Par Antoine Cantin-Brault.

Elles le deviennent surtout quand on cesse de les répéter bêtement et qu’on s’y arrête consciemment. Une des pires est certainement celle-ci : « le temps c’est de l’argent ». Le temps le plus riche n’est assurément pas relié à l’argent. L’argent ne définit le temps que dans un monde qui a perdu le sens du temps et de l’histoire.

Une autre expression irritante : « il faut sortir des sentiers battus ». L’expression, en soi, n’a rien de bien terrible : elle invite simplement à penser de manière nouvelle, différente, pour développer la créativité. Il s’agit de « sortir de la boîte » (think outside the box), de sortir de cette boîte qui nous serait devenue un carcan, une prison. 

On dira que toutes les nouvelles idées viennent en sortant des sentiers battus, mais ces nouvelles idées sont-elles les plus profondes? Les idées les plus profondes et pérennes nous viennent-elles en sortant de la boîte? Encore faut-il comprendre ce qu’est cette « boîte » ici.

À quoi ressemble une pensée sortie des sentiers battus? C’est une pensée qui, à première vue, peut sembler libre, mais elle n’est libre que parce qu’elle est détachée de tout, elle pense à vide, elle n’a plus d’ancrage. Elle devient artificiellement libre et projette sur le monde ses chimères. Elle cherche à mettre le monde à sa mesure, elle ne veut pas de la mesure du monde.

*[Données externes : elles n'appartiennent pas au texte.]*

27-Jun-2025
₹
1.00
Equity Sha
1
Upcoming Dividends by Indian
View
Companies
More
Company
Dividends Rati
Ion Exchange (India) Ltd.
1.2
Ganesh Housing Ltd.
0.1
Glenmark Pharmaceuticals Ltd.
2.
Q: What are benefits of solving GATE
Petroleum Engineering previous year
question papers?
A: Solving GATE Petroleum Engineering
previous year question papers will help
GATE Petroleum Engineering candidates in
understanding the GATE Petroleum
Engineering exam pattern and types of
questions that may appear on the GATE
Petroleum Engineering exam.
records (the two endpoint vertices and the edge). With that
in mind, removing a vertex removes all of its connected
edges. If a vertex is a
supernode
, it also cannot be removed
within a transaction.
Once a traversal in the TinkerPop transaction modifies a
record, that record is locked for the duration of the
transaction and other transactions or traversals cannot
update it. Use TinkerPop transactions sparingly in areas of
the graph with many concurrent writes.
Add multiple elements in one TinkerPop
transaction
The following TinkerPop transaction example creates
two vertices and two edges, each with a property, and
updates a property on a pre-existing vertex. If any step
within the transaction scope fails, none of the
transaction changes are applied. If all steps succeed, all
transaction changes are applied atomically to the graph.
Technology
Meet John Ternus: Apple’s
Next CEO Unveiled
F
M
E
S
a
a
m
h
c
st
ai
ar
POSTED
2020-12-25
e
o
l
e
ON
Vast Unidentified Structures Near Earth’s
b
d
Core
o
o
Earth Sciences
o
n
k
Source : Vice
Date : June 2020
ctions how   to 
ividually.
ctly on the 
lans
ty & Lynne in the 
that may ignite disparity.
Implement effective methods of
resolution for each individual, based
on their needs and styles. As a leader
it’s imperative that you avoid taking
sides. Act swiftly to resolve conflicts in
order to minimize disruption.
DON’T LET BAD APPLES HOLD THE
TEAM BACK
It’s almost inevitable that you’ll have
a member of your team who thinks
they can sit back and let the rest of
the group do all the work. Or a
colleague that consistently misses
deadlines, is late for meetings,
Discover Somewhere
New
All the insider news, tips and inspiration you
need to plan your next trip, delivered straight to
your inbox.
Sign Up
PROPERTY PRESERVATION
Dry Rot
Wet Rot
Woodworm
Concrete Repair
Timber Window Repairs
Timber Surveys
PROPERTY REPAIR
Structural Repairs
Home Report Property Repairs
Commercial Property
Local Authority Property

Les sentiers restent pourtant bien présents, des sentiers mesurés selon le chemin à parcourir, des sentiers qui, pour plusieurs d’entre eux, ont prouvé leur valeur en dirigeant quelque part, des sentiers remplis de sagesse. Ces sentiers sont de véritables méthodes, au sens où étymologiquement le mot « metaodos » en grec signifie « suivre une voie ». La voie se dessine en épousant ce vers quoi on veut aller, en épousant la forme de la chose que l’on veut penser. La pensée pense mieux quand elle se conforme à la « boîte » qui s’offre à elle. 

Par exemple, on installe dans les salles de classe une nouvelle technologie, mais cette technologie, certes à l’avant-garde au point de vue technologique, n’épouse pas du tout les besoins des personnes enseignantes, ni des élèves. On est certes sorti de la boîte, mais on ne retrouve plus le chemin menant à de véritables résultats pédagogiques. 

Autre exemple : Monsanto a introduit dès 1973 le Roundup à base de glyphosate pour rendre les cultures résistantes aux insectes, mais cela avec des conséquences extrêmement néfastes pour l’écosystème et les humains. La « boîte » écologique a été dépassée, sans penser aux dangers potentiels.

Les choses ont leur vérité et leur sens, et les choses doivent être approchées d’une certaine façon pour livrer cette vérité et ce sens. Les choses se révèleront à nous en les approchant comme elles le demandent, et non en projetant sur elles violemment nos abstractions. De nouveaux sentiers sont certes souhaitables, s’ils sont la continuation, et non la pure négation, des sentiers battus.